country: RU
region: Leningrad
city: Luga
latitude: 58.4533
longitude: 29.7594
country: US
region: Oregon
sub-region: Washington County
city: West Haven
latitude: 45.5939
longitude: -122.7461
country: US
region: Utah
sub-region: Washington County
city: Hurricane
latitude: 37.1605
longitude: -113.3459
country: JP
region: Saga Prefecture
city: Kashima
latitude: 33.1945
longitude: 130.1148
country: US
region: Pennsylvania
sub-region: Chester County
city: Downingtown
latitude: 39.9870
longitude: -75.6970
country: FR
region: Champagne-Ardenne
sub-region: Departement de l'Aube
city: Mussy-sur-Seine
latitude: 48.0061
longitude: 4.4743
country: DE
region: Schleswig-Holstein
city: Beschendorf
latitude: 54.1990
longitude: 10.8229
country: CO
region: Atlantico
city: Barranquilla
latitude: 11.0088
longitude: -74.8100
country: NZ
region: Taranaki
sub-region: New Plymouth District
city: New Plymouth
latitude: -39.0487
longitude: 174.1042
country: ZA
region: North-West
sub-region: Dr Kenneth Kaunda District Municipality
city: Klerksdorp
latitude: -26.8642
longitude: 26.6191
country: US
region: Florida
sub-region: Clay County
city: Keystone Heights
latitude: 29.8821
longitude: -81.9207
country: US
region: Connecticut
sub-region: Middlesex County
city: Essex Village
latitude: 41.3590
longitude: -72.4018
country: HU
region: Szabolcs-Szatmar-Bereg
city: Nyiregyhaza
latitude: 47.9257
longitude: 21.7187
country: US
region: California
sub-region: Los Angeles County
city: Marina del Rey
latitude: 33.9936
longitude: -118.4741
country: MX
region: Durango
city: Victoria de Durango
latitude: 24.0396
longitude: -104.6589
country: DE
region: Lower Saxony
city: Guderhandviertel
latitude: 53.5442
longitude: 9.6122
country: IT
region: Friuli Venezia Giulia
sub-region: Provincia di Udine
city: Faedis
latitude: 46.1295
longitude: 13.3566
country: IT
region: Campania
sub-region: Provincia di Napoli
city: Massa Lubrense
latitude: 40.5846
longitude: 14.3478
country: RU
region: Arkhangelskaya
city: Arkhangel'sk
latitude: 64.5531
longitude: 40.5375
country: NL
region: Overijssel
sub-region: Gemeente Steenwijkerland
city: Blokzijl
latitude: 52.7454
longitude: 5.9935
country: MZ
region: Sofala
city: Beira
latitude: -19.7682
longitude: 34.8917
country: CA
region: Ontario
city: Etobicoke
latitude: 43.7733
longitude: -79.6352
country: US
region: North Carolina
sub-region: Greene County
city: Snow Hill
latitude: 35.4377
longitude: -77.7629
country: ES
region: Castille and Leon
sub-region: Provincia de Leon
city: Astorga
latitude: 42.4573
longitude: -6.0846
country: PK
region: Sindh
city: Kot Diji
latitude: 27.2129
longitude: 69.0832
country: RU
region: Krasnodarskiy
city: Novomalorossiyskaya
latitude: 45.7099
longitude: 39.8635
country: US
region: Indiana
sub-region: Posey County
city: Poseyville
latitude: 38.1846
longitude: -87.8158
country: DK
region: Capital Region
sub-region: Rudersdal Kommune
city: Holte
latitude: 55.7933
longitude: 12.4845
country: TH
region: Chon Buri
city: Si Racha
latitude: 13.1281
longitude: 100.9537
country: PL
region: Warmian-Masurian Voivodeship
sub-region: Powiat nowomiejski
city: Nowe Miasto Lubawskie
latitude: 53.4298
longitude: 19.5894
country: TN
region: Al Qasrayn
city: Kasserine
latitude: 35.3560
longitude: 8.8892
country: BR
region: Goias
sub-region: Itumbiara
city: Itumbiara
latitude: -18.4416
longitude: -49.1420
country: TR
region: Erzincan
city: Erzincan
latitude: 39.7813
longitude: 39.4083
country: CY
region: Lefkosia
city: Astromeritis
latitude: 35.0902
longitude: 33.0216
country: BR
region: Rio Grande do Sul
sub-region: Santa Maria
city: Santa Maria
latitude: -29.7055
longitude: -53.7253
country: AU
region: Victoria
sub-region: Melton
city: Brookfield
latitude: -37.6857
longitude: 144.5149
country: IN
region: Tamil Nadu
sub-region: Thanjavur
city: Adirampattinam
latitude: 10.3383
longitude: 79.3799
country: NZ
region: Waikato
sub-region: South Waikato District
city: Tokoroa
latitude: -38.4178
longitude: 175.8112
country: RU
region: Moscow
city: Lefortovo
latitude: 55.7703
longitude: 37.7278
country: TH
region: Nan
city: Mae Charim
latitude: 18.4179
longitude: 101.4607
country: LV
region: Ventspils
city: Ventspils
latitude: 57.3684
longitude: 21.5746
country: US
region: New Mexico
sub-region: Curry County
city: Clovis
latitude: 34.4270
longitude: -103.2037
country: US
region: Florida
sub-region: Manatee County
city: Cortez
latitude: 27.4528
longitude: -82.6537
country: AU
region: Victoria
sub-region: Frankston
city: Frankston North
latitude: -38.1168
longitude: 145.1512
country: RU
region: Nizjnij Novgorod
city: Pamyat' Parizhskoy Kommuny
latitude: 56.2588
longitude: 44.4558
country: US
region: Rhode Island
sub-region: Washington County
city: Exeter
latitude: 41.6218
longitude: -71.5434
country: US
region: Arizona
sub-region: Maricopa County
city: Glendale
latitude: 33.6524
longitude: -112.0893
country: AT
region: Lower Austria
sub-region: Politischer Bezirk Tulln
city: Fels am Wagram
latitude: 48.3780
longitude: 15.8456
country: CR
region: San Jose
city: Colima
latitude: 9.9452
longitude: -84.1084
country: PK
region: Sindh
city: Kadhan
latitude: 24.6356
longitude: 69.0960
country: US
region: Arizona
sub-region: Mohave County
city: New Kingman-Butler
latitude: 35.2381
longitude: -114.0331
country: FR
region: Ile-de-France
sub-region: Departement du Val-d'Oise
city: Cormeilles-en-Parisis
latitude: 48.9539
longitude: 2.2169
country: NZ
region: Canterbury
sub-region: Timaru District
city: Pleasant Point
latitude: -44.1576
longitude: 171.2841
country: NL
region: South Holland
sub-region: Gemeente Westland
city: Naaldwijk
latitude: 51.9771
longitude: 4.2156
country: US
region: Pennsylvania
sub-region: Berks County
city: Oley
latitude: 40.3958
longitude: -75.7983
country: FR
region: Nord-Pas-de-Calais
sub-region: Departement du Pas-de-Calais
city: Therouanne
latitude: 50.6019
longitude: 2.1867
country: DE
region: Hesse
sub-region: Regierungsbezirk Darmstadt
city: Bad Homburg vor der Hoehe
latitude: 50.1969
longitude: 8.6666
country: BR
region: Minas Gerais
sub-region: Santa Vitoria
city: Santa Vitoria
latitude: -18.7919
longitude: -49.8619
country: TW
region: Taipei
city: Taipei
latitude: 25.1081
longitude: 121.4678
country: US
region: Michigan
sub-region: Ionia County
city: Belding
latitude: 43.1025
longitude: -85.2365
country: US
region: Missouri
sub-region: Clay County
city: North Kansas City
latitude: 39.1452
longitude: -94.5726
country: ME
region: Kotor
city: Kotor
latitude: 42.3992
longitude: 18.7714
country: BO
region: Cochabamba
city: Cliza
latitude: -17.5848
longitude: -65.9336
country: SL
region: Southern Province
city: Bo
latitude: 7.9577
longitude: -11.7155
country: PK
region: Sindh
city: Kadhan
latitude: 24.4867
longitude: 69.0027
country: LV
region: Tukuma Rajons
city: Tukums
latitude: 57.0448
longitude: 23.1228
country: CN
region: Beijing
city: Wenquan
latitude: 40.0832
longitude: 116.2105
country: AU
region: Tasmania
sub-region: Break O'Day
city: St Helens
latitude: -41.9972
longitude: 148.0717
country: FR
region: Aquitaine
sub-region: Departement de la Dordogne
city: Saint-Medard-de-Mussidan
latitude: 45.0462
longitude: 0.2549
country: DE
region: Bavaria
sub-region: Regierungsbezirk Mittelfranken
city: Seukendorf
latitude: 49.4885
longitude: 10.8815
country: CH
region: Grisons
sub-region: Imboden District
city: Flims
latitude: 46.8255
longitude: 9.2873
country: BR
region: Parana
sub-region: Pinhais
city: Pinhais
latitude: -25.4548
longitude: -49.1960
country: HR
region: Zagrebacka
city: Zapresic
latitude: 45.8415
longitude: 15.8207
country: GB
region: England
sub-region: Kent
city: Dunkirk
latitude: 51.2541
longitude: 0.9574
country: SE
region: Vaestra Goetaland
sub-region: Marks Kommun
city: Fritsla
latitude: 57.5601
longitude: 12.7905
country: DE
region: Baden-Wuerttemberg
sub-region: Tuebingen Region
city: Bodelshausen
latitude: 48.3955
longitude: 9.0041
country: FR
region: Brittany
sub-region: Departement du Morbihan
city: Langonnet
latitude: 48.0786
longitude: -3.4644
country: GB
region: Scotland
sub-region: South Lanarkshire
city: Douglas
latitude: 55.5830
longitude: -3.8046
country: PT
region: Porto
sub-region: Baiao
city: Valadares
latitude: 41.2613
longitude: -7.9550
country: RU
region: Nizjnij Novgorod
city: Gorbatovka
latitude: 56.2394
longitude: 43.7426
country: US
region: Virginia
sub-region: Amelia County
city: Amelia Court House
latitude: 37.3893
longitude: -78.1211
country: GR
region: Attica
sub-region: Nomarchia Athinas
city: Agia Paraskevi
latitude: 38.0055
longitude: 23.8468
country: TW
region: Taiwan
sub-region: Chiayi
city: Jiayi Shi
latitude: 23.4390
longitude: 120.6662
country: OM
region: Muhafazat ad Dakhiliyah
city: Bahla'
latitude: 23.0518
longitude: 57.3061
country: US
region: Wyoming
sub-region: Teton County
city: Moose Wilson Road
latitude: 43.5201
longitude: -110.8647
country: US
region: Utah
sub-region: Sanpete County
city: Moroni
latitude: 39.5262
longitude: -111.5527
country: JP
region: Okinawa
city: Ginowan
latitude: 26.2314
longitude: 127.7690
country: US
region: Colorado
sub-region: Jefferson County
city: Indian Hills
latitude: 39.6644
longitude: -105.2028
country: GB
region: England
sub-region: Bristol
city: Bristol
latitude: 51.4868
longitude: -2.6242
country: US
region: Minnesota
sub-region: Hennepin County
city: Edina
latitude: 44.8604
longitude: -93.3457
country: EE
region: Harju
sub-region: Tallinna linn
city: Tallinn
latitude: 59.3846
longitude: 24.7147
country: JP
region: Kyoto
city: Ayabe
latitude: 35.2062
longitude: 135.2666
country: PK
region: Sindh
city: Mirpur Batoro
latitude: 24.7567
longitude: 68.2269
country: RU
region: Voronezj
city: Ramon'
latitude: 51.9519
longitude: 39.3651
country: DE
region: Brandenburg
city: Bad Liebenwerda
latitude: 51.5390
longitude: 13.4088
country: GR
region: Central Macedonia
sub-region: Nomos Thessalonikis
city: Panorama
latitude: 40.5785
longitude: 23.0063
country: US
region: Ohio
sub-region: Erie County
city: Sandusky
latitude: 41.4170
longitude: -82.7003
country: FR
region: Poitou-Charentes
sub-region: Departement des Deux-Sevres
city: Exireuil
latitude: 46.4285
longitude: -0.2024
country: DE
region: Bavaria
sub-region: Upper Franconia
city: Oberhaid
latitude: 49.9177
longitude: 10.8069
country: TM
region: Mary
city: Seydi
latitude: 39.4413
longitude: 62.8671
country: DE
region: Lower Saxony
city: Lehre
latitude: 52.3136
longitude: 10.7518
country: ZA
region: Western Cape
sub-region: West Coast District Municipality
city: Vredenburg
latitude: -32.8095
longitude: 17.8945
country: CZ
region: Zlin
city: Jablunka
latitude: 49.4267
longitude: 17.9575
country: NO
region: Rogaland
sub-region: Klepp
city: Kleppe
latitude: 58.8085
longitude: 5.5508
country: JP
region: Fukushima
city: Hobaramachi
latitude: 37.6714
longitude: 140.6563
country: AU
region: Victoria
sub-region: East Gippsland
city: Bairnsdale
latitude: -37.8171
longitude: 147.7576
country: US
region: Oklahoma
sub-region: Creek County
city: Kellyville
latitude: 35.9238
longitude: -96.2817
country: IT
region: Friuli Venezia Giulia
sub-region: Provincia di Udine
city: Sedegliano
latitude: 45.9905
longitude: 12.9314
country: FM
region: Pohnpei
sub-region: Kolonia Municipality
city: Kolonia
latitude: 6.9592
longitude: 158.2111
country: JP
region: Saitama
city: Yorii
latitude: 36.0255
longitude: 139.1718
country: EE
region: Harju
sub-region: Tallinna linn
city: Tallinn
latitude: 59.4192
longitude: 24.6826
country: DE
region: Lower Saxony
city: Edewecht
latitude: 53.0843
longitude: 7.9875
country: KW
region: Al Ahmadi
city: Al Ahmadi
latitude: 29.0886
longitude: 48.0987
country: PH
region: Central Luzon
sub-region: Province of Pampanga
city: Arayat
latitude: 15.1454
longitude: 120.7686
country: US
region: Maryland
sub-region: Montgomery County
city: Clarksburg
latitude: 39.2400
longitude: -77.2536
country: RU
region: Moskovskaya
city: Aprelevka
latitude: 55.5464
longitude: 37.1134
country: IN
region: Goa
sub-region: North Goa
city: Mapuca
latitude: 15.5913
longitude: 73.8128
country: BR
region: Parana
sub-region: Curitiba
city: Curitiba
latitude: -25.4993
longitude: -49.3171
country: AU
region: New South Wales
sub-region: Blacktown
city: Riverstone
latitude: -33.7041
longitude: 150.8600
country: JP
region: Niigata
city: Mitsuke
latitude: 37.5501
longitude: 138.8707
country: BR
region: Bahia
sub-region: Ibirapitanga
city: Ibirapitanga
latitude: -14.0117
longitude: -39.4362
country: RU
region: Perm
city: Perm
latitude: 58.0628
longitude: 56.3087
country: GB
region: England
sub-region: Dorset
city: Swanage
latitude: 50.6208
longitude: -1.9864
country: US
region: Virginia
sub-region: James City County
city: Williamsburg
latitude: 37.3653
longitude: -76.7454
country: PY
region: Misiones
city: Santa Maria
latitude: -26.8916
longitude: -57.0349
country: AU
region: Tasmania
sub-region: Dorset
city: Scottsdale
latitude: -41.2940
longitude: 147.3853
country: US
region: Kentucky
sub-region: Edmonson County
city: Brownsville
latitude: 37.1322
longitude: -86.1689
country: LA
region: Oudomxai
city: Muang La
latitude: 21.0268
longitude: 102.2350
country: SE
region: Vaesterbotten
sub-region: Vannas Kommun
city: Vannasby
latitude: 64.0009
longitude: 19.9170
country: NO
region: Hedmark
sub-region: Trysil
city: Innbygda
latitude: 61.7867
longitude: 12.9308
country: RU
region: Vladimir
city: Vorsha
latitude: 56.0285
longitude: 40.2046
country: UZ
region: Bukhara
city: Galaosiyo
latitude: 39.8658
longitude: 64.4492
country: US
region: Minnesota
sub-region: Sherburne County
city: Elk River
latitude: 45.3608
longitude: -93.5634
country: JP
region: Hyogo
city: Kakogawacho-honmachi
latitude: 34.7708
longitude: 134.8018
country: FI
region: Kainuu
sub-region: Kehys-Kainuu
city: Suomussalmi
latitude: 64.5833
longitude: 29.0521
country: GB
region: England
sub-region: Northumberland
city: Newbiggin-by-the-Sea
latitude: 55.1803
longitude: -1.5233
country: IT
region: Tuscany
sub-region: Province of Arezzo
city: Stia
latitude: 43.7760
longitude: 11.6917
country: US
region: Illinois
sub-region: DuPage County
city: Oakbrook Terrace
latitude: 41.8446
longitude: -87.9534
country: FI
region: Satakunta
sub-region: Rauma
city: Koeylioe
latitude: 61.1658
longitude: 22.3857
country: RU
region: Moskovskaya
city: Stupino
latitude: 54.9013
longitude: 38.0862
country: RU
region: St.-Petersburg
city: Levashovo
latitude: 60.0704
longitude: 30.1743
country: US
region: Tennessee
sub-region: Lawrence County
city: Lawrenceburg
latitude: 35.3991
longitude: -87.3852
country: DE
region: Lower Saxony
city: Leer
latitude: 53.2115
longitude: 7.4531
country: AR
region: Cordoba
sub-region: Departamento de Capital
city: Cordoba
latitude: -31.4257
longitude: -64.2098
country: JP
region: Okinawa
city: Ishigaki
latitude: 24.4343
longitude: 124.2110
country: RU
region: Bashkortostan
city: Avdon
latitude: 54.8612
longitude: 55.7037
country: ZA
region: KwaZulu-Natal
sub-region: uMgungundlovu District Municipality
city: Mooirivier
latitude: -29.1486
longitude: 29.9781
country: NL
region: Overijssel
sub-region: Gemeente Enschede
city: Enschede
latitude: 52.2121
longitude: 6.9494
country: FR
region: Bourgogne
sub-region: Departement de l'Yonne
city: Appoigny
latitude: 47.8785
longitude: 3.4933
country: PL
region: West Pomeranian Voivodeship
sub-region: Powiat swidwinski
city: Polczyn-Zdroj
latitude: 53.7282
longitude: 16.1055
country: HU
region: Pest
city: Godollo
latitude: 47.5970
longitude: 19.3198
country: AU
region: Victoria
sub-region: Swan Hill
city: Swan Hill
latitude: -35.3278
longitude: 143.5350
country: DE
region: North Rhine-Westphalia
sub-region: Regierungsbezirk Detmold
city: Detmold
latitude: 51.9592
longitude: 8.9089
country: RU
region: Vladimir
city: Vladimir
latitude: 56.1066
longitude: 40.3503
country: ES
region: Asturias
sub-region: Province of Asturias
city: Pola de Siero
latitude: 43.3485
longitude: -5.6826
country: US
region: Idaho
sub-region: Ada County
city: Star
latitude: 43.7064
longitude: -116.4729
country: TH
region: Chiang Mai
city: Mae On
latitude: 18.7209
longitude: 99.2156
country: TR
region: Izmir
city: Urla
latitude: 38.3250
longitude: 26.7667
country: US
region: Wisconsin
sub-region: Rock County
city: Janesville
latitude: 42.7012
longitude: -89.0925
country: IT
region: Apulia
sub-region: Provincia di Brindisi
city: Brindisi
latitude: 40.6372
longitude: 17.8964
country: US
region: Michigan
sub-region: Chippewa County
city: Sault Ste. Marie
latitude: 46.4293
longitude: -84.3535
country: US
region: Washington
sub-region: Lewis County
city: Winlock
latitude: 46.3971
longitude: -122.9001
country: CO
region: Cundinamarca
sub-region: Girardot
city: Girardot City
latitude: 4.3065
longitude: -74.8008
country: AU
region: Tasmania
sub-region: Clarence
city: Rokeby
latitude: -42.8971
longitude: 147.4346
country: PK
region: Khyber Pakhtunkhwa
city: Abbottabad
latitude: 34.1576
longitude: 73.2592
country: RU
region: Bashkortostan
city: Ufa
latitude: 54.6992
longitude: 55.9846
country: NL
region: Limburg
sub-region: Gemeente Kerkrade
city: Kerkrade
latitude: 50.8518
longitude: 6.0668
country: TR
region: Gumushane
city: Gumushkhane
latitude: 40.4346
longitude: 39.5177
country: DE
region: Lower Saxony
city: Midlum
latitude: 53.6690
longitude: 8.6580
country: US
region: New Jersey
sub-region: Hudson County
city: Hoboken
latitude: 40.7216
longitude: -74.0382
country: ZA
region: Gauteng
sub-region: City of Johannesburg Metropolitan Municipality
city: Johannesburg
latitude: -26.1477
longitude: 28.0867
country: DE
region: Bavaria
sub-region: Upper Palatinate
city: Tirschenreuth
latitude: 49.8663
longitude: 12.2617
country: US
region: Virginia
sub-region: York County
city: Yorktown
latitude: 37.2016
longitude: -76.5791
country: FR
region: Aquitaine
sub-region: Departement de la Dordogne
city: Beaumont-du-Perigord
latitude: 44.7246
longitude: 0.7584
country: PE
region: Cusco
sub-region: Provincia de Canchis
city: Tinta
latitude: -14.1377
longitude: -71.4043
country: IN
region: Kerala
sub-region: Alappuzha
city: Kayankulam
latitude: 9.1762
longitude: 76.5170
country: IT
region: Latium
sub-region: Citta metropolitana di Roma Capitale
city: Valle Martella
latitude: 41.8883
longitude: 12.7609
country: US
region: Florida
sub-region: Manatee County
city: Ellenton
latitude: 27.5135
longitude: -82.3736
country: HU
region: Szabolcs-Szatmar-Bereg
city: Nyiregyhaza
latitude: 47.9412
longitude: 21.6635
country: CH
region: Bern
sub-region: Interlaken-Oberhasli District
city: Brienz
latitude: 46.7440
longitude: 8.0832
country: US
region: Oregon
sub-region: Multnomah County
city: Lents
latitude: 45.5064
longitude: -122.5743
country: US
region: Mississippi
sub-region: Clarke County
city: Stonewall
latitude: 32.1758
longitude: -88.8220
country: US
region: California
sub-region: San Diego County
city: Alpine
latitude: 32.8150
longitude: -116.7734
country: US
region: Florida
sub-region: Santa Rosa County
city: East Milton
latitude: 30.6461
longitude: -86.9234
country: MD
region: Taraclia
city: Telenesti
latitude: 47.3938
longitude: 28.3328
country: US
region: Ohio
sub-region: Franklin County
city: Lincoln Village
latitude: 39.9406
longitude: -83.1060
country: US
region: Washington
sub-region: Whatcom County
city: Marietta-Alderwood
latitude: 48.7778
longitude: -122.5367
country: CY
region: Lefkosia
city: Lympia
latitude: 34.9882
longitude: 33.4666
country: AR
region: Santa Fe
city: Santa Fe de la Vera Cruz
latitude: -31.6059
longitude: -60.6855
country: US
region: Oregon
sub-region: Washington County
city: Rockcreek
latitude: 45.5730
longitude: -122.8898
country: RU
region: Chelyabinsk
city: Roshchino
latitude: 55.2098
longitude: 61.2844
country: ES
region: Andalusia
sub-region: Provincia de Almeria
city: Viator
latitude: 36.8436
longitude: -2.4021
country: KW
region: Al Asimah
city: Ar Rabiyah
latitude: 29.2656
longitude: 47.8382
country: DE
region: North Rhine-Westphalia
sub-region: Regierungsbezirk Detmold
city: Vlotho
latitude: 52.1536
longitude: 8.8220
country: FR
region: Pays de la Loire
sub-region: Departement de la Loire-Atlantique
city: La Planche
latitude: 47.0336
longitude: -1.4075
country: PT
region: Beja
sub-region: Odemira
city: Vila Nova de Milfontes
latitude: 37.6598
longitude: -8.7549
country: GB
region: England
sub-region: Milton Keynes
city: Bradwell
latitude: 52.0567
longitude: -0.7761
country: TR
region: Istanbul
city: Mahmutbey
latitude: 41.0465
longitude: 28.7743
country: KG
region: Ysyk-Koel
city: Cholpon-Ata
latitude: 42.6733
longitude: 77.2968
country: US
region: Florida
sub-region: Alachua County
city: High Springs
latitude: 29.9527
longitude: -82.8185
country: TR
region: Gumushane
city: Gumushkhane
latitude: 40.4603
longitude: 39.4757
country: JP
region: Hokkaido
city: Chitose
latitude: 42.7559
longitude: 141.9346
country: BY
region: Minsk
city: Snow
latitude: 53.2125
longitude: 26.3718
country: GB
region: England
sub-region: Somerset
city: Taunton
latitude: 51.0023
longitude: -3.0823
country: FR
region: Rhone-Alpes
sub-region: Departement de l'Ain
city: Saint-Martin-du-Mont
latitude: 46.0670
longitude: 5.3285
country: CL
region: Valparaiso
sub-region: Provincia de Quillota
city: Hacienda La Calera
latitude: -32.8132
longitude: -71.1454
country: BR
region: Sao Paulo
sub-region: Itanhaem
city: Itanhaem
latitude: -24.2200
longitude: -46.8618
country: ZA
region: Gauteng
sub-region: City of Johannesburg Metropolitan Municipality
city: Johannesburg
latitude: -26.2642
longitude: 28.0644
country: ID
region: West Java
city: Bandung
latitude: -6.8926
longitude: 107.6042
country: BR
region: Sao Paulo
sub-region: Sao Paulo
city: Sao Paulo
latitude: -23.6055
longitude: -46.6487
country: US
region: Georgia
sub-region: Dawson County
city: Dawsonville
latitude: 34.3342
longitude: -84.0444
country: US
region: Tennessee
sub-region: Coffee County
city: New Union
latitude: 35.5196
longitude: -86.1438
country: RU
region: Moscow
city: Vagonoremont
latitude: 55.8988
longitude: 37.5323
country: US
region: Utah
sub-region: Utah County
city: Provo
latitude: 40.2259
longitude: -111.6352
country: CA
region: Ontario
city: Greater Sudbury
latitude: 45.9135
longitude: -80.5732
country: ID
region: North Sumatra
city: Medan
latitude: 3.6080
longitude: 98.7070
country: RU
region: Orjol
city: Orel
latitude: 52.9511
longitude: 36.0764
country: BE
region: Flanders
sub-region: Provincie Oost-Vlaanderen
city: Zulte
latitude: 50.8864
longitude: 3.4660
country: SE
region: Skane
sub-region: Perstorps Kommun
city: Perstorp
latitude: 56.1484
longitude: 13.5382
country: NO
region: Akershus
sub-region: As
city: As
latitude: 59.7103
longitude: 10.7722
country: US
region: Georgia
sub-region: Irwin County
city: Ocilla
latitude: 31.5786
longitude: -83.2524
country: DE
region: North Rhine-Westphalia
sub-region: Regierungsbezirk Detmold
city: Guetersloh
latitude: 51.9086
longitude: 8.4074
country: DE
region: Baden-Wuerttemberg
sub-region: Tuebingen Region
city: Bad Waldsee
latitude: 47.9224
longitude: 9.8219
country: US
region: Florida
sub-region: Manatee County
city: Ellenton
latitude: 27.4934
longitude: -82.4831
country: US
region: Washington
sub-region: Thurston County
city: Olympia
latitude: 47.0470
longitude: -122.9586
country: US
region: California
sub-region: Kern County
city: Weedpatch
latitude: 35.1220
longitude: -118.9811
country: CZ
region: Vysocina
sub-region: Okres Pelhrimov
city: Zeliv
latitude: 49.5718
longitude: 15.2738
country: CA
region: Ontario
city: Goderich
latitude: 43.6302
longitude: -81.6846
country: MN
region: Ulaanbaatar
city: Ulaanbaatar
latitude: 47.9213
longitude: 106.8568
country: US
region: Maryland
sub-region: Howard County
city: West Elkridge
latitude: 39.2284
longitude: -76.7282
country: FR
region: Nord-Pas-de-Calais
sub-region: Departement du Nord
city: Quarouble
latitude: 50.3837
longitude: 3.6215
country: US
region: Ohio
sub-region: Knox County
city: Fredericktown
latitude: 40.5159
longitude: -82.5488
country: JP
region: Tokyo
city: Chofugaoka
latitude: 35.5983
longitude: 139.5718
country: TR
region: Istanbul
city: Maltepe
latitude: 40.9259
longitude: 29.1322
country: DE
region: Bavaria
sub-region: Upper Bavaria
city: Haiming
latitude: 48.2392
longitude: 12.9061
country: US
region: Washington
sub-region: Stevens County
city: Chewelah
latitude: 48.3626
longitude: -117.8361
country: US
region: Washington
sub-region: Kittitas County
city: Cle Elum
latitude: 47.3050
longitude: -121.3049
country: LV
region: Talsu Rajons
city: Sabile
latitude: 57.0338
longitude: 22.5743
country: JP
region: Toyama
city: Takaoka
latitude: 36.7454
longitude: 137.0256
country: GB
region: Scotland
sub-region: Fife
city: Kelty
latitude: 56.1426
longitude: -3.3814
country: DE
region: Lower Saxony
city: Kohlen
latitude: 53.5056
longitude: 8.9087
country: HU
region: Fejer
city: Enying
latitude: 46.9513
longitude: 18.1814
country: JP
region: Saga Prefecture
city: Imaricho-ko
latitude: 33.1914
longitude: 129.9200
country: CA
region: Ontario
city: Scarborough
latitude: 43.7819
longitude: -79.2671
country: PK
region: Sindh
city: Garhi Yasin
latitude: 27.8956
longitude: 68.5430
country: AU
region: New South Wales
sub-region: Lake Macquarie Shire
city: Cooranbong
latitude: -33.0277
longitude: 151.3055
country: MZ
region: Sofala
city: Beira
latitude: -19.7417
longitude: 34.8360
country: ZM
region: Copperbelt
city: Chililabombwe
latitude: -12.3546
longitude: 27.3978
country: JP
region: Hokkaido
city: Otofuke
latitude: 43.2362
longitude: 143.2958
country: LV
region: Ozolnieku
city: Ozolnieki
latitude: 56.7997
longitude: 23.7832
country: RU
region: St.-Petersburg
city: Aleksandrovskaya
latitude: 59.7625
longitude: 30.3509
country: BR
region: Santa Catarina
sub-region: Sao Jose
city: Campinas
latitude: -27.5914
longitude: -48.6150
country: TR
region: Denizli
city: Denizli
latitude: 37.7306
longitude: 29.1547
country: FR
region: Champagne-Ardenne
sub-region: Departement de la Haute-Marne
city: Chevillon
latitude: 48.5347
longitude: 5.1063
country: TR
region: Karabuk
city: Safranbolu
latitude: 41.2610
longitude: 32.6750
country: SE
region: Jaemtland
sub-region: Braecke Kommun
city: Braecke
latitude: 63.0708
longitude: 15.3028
════════
# What you should do
Can you rewrite the part of the data that opens with the line containing "sub-region: North Goa" and closes with the line containing "longitude: 102.2350", swapping "latitude" for "lat" and keeping everything else the same?

# Response
sub-region: North Goa
city: Mapuca
lat: 15.5913
longitude: 73.8128
country: BR
region: Parana
sub-region: Curitiba
city: Curitiba
lat: -25.4993
longitude: -49.3171
country: AU
region: New South Wales
sub-region: Blacktown
city: Riverstone
lat: -33.7041
longitude: 150.8600
country: JP
region: Niigata
city: Mitsuke
lat: 37.5501
longitude: 138.8707
country: BR
region: Bahia
sub-region: Ibirapitanga
city: Ibirapitanga
lat: -14.0117
longitude: -39.4362
country: RU
region: Perm
city: Perm
lat: 58.0628
longitude: 56.3087
country: GB
region: England
sub-region: Dorset
city: Swanage
lat: 50.6208
longitude: -1.9864
country: US
region: Virginia
sub-region: James City County
city: Williamsburg
lat: 37.3653
longitude: -76.7454
country: PY
region: Misiones
city: Santa Maria
lat: -26.8916
longitude: -57.0349
country: AU
region: Tasmania
sub-region: Dorset
city: Scottsdale
lat: -41.2940
longitude: 147.3853
country: US
region: Kentucky
sub-region: Edmonson County
city: Brownsville
lat: 37.1322
longitude: -86.1689
country: LA
region: Oudomxai
city: Muang La
lat: 21.0268
longitude: 102.2350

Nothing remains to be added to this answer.